- The remote federated client is located on the America Online (AOL) network
- The Lync Server Access Edge service is hosted on the Windows Server 2008 operating system
For more information about Windows Server 2008 and its implementation of AES, review the following Microsoft TechNet documentation:
TLS/SSL Cryptographic Enhancements
Note The workaround that is listed here is to address just the issue that is described in the Symptoms and Cause sections. Other connectivity issues with the AOL PIC can display symptoms that resemble the one this KB article contains.
Follow these steps to configure the Windows Server 2008 server that is hosting the Lync Server Edge Server Access Edge service to prioritize the use of the TLS_RSA_WITH_RC4_128_MD5 cypher suite by using the server computer's local Group Policy. These steps will make sure that the correct cypher suite is used for TLS connections with remote AOL PIC provider's access edge service.
From the console of the Windows Server 2008 server that is hosting the Lync Server Edge Server Access Edge service:
- Click Start.

> Stored data

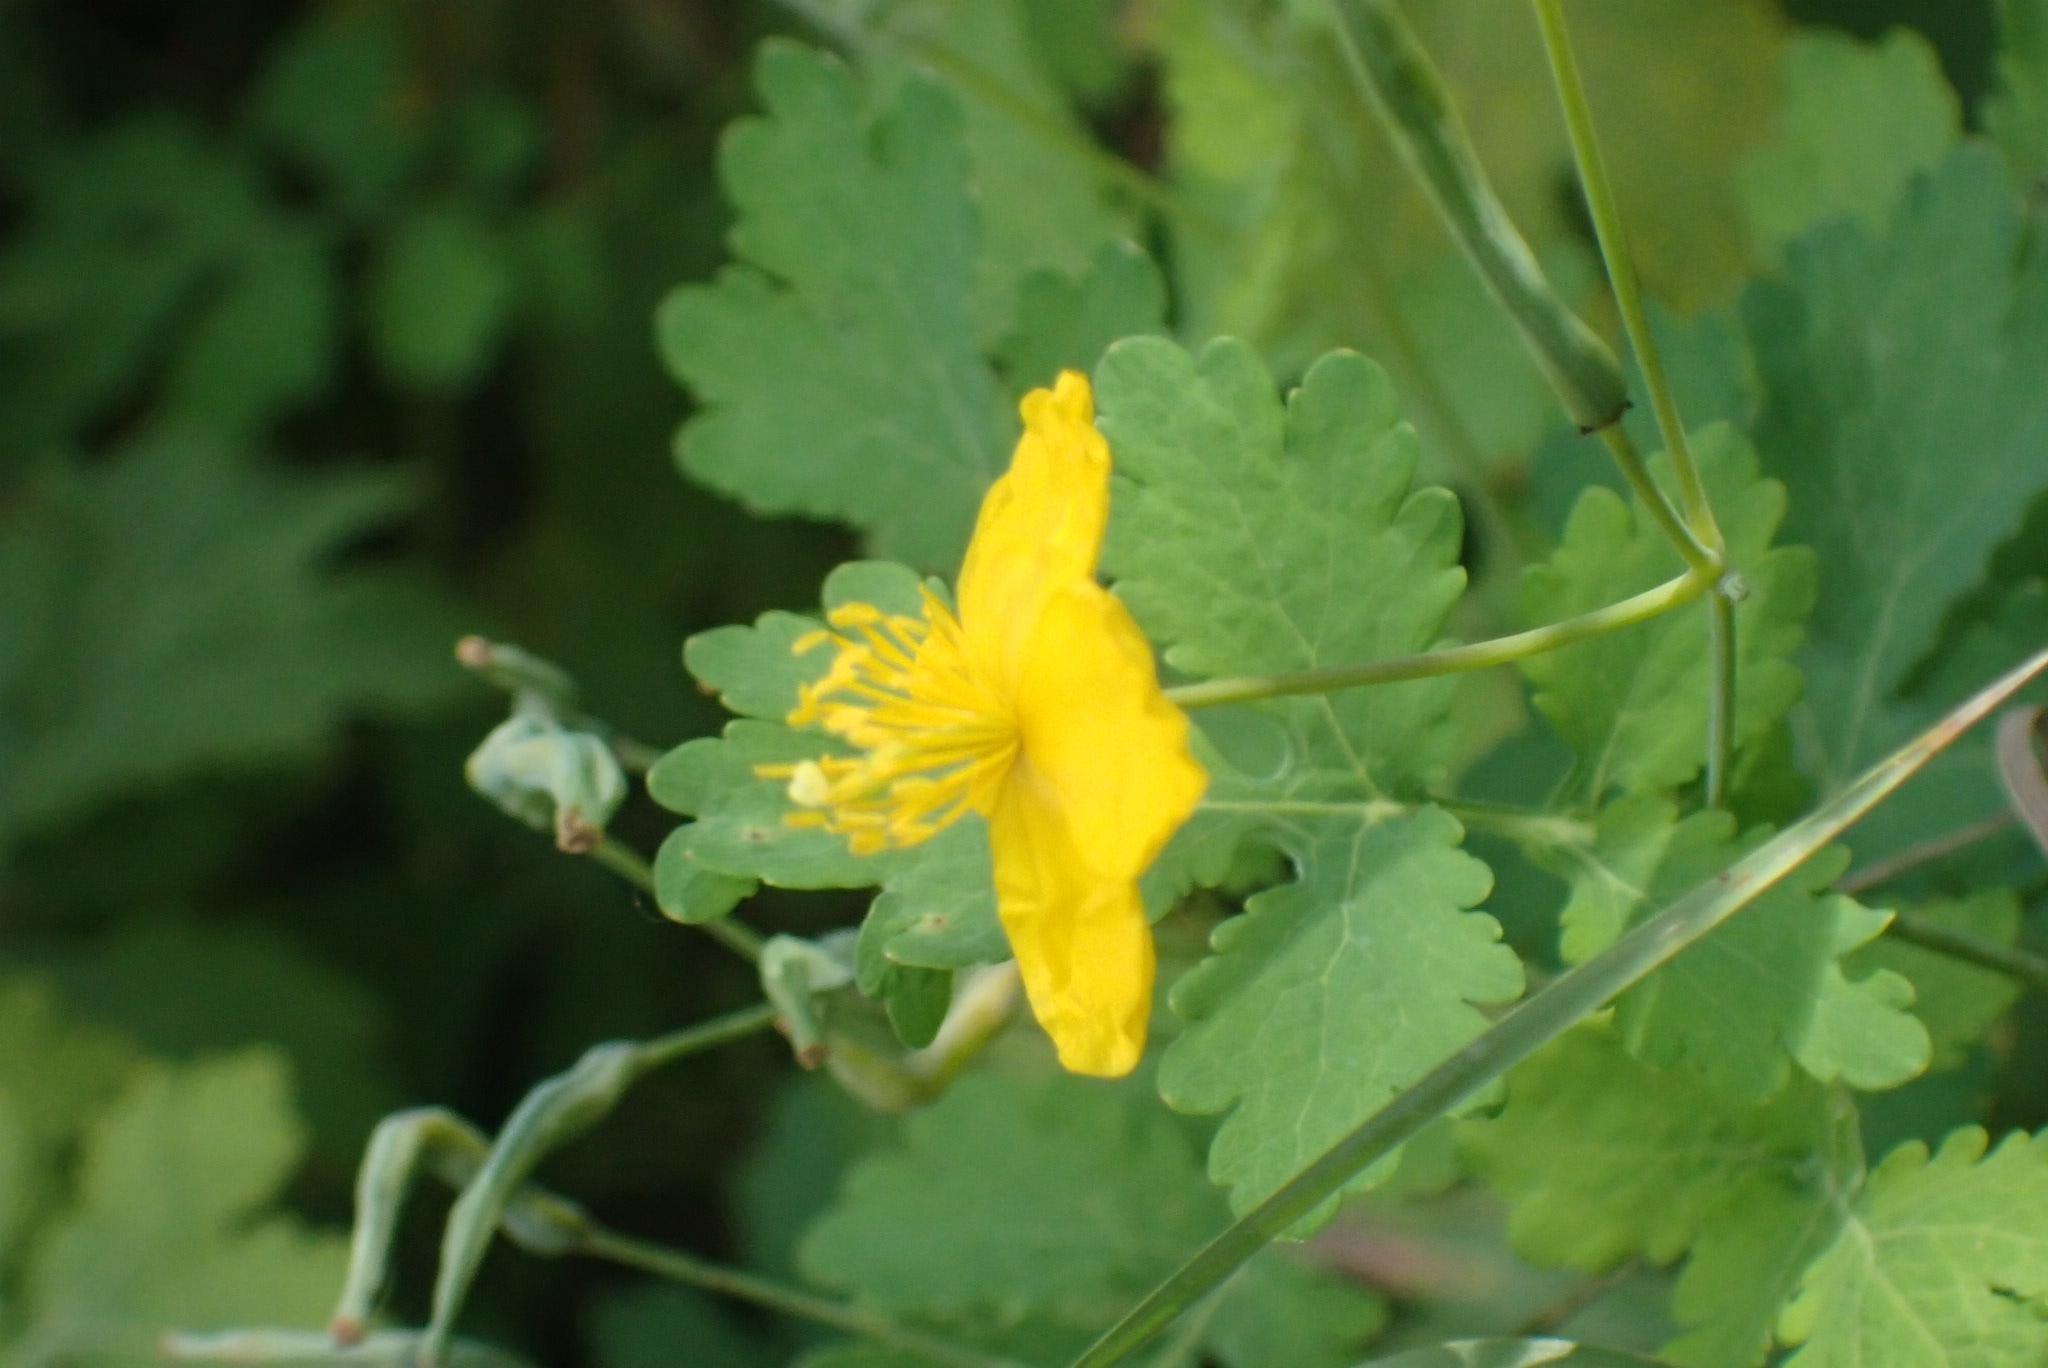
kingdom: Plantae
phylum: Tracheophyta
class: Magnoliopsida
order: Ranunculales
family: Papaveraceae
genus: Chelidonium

> Exercise
Continue the Lync Server cipher suite article from its last step, "Click Start." The listing has nothing to do with the Lync Server cipher suite article.

> Answer to this task
- Type gpedit.msc into the Search window.
- Right-click the gpedit icon in the Search details pane, and then select Run as administrator, to open an instance of the Local Group Policy Editor with local administrative permissions.
- Expand the Computer Configuration node that is listed under the Local Computer Policy.
- Expand the Administrative Templates node, and then expand the Network node.
- Locate and select the SSL Configuration Settings node.
- Right-click the SSL Cypher Suite Order policy in the details pane of the Local Group Policy Editor, and then chose Edit from the pop-up menu.
- Select the Enabled option on the SSL Cipher Suite Order dialog box.
- In the window that is labeled SSL Cypher Suites:, right-click, and then select Select all from the pop-up menu.
- Right-click the selected text in the SSL Cypher Suites: window, and then select copy from the pop-up menu.
- Paste the list of SSL cypher suites into an open text document. For example, the notepad.exe Text Editor
Note The SSL cypher suite information is in a comma delimited format. Each cypher suite entry will end with a comma (,) to the right side of it. You must make sure that the SSL cypher suite list remains in a strict comma delimited format.
- Locate the TLS_RSA_WITH_RC4_128_MD5 entry within the text document and use the cut and paste features of the Text Editor to move the TLS_RSA_WITH_RC4_128_MD5 entry to the beginning of the SSL cypher suites list. Make sure that the TLS_RSA_WITH_RC4_128_MD5 entry is followed with a comma, and that any additional commas are removed from the list.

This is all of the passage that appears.